Work required » An exact, picture-free copy of the listing is required.

(Collected data begins)

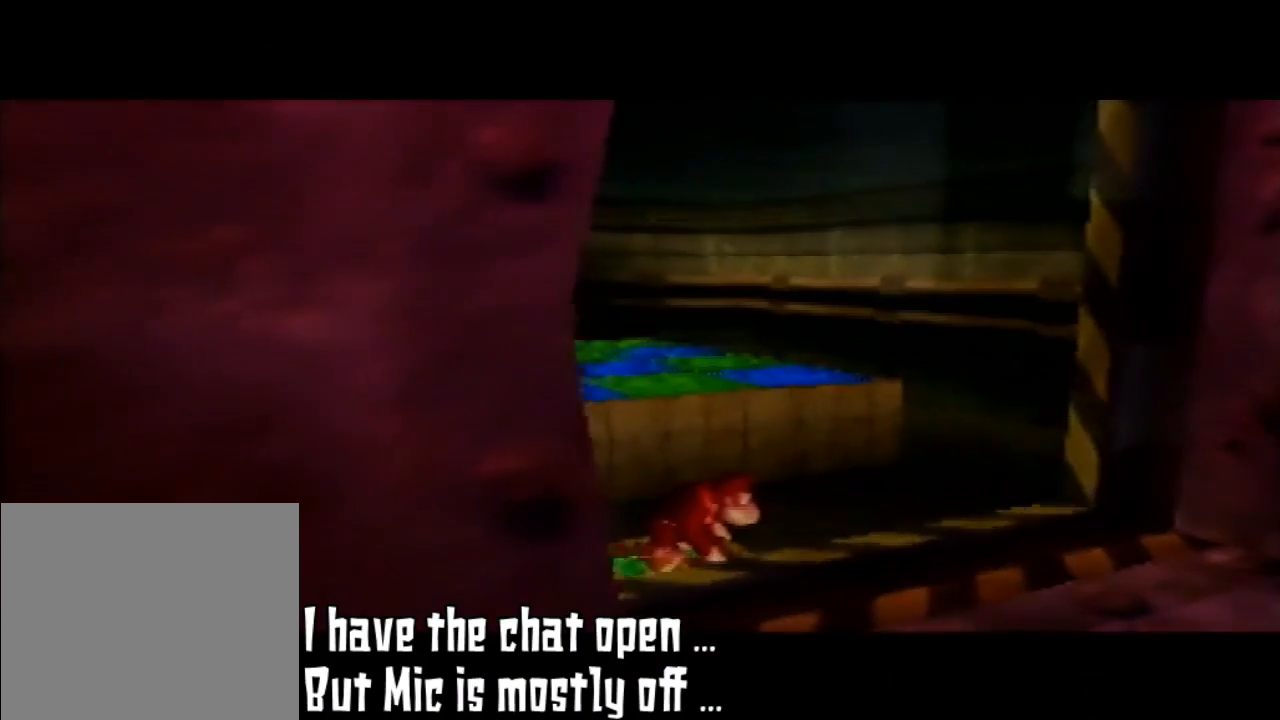
{"buttons": [], "left_stick": "center", "events": [[233, "A", "down"], [367, "A", "up"]]}
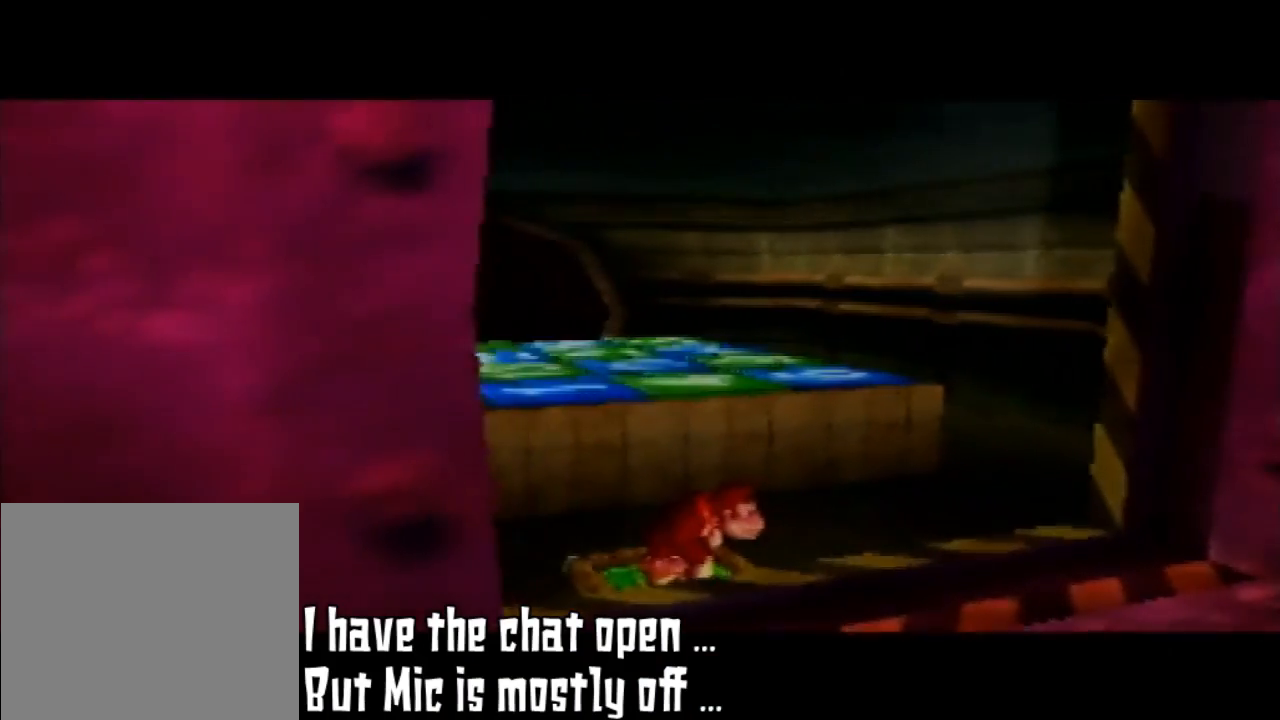
{"buttons": ["A"], "left_stick": "center", "events": [[67, "A", "down"], [200, "A", "up"], [333, "A", "down"]]}
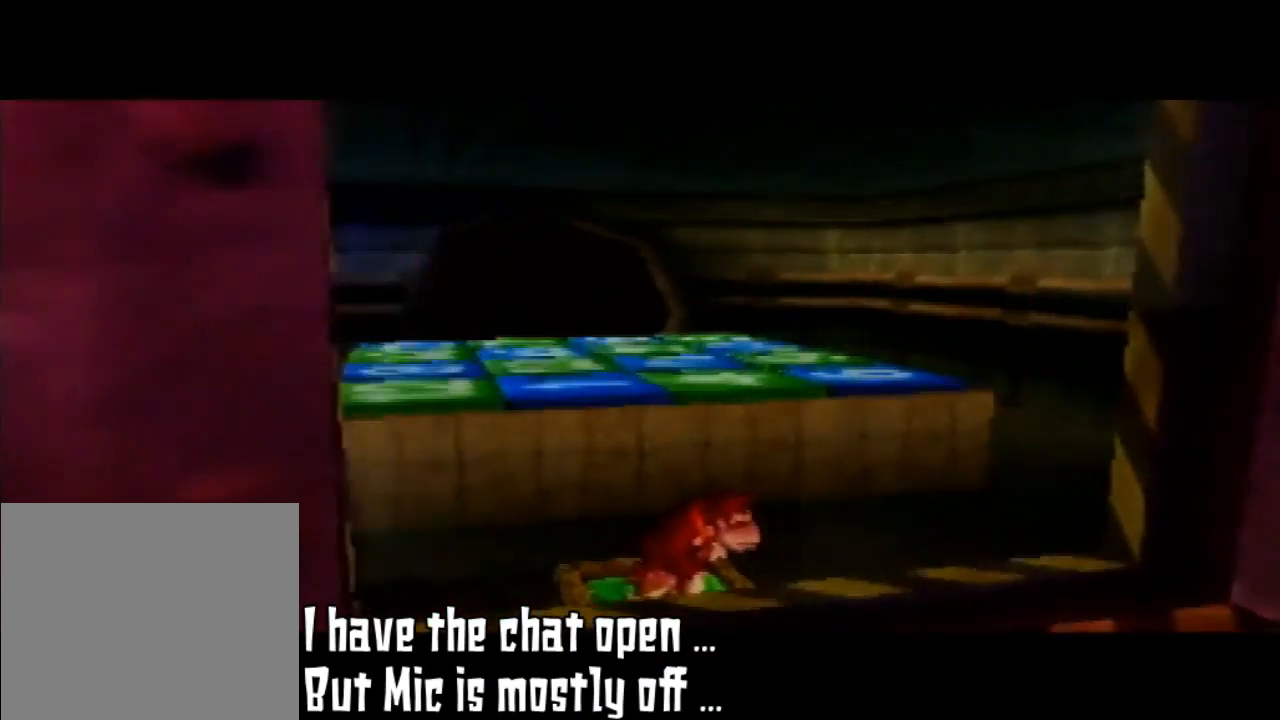
{"buttons": [], "left_stick": "center", "events": [[100, "A", "up"], [267, "A", "down"], [400, "A", "up"]]}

(Collected data ends)

Response to this exercise »
{"buttons": [], "left_stick": "center", "events": [[233, "A", "down"], [367, "A", "up"]]}
{"buttons": ["A"], "left_stick": "center", "events": [[67, "A", "down"], [200, "A", "up"], [333, "A", "down"]]}
{"buttons": [], "left_stick": "center", "events": [[100, "A", "up"], [267, "A", "down"], [400, "A", "up"]]}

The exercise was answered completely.